IN FATTO E IN DIRITTO

– Ritenuto che è stata depositata la seguente relazione ai sensi dell’art. 380-bis c.p.c.:

“1. – L’agenzia delle entrate ricorre per cassazione, con un motivo, nei confronti della sentenza della Commissione tributaria regionale dell’Emilia Romagna, sez. dist. di Parma, n. 74/22/2008, che ha confermato la decisione di primo grado, della commissione provinciale di Reggio Emilia, accogliendo un’istanza di rimborso di A.M. D., medico convenzionato col s.s.n., di somme versate a titolo di Irap negli anni dal 2000 al 2003 compresi. L’intimata non ha svolto difese.

2. – La sentenza motiva con la considerazione che la contribuente ha svolto la propria attività con beni strumentali di modesto valore e senza ausilio di dipendenti e collaboratori, e dunque in assenza di organizzazione di capitali o di lavoro altrui.

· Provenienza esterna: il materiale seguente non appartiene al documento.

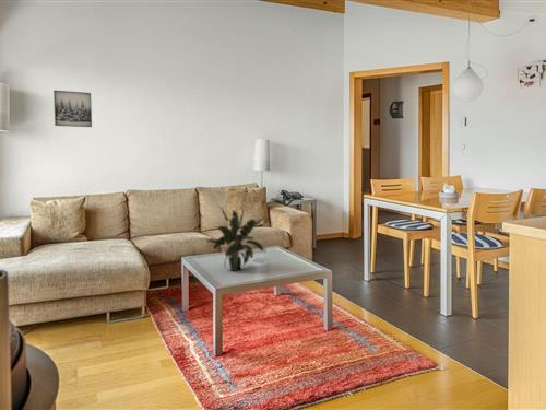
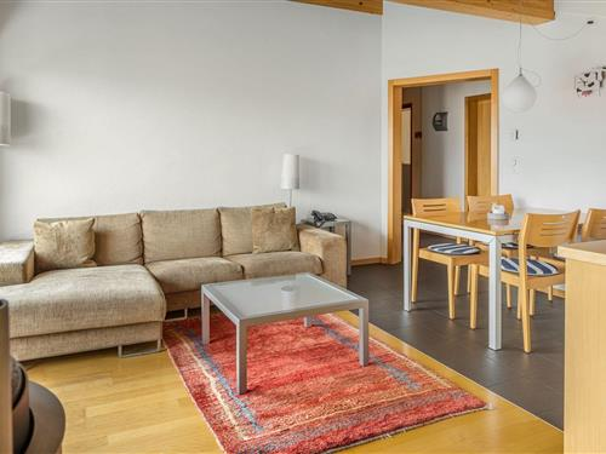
- wall art [52,90,93,128]
- potted plant [206,206,268,272]
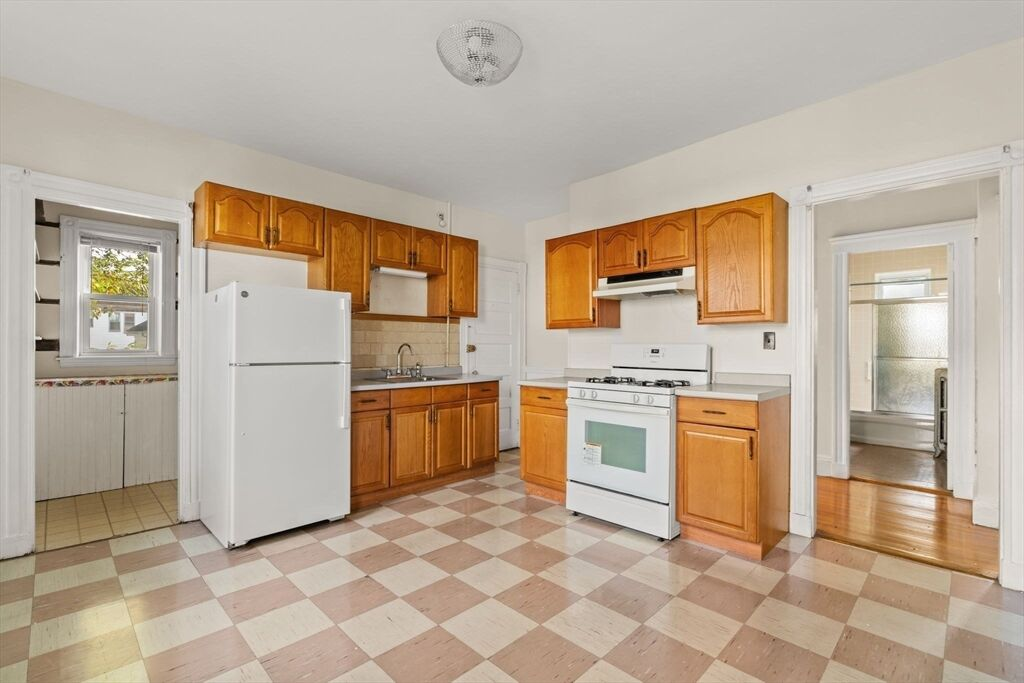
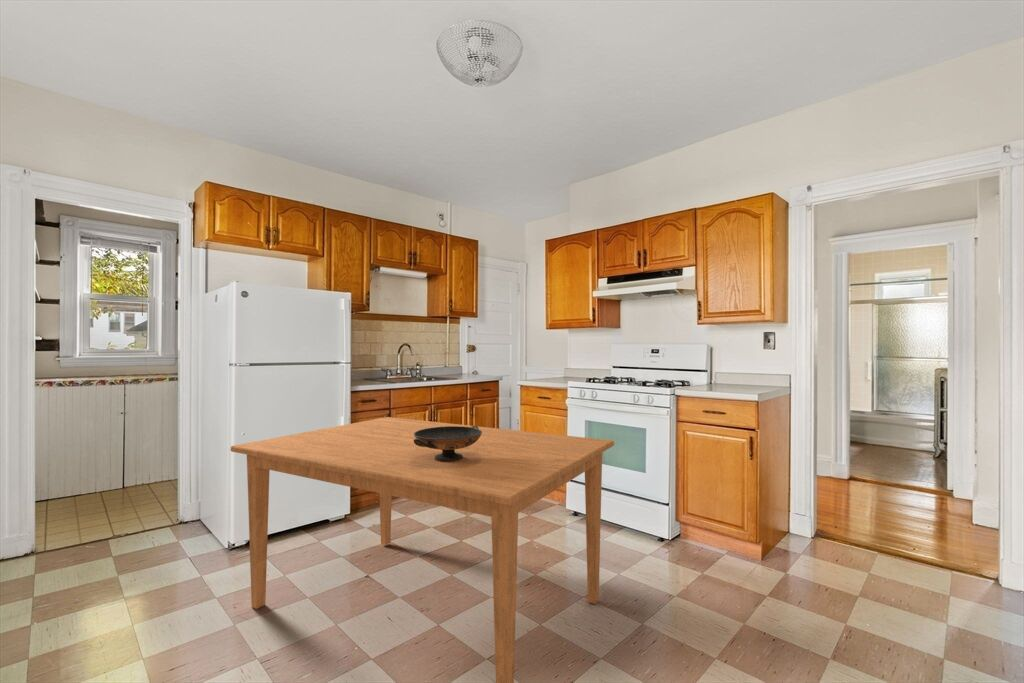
+ decorative bowl [414,424,482,462]
+ dining table [230,416,615,683]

3. – La ricorrente agenzia censura la statuizione con un motivo, inteso a sostenerne un vizio di motivazione sul fatto controverso decisivo. Il quale sarebbe consistito nell’avere la commissione omesso ogni valutazione sull’incidenza di complessive voci di spesa (per quote di ammortamento e bei mobili, per beni immobili, compensi corrisposti a terzi e consumi) e sull’esistenza dello studio professionale, corrispondente, per l’esercente la professione medica in regime di convenzione, ai requisiti indicati dal D.P.R. n. 270 del 2000, art. 22.

4. – Il motivo appare inammissibile per genericità e inerenza al merito, posto che la commissione territoriale, facendo riferimento all’accertato svolgimento di attività medica, da parte della contribuente, con impiego di beni strumentali di modesto valore e senza ausilio di dipendenti, ha mostrato di considerare – diversamente da quanto nel motivo affermato – l’aspetto inerente alla prova della inesistenza del presupposto impositivo ai fini dell’Irap dovendo rammentarsi che, in tema, la disponibilità, da parte dei medici di medicina generale convenzionati col s.s.n., di uno studio avente le caratteristiche indicate nell’art. 22 dell’accordo collettivo nazionale reso esecutivo col citato D.P.R. 28 luglio 2000, n. 270, rientra nell’ambito del minimo indispensabile per l’esercizio dell’attività professionale; donde, essendo essa obbligatoria ai fini dell’instaurazione e del mantenimento del rapporto convenzionale, non può integrare di per sè, il requisito dell’autonoma organizzazione caratterizzante il presupposto impositivo (cfr. per tutte Cass. n. 24953/2010; n. 25915/2010; n. 10240/2010).

A fronte di un simile accertamento, il motivo pertanto si infrange – nel riferire di quote di capitale (per ammortamento di beni e spese varie) non valutate – con la difforme considerazione di merito (in questa sede non direttamente sindacabile) circa, invece, la non rilevante entità delle stesse voci, in vista della affermazione di inesistenza di un plusvalore costituito nella (e rappresentato dalla) organizzazione autonoma.”;

– che il collegio condivide le considerazioni di cui alla relazione.

P.Q.M.

La Corte dichiara l’inammissibilità del ricorso.

Così deciso in Roma, nella Camera di consiglio, il 9 novembre 2011.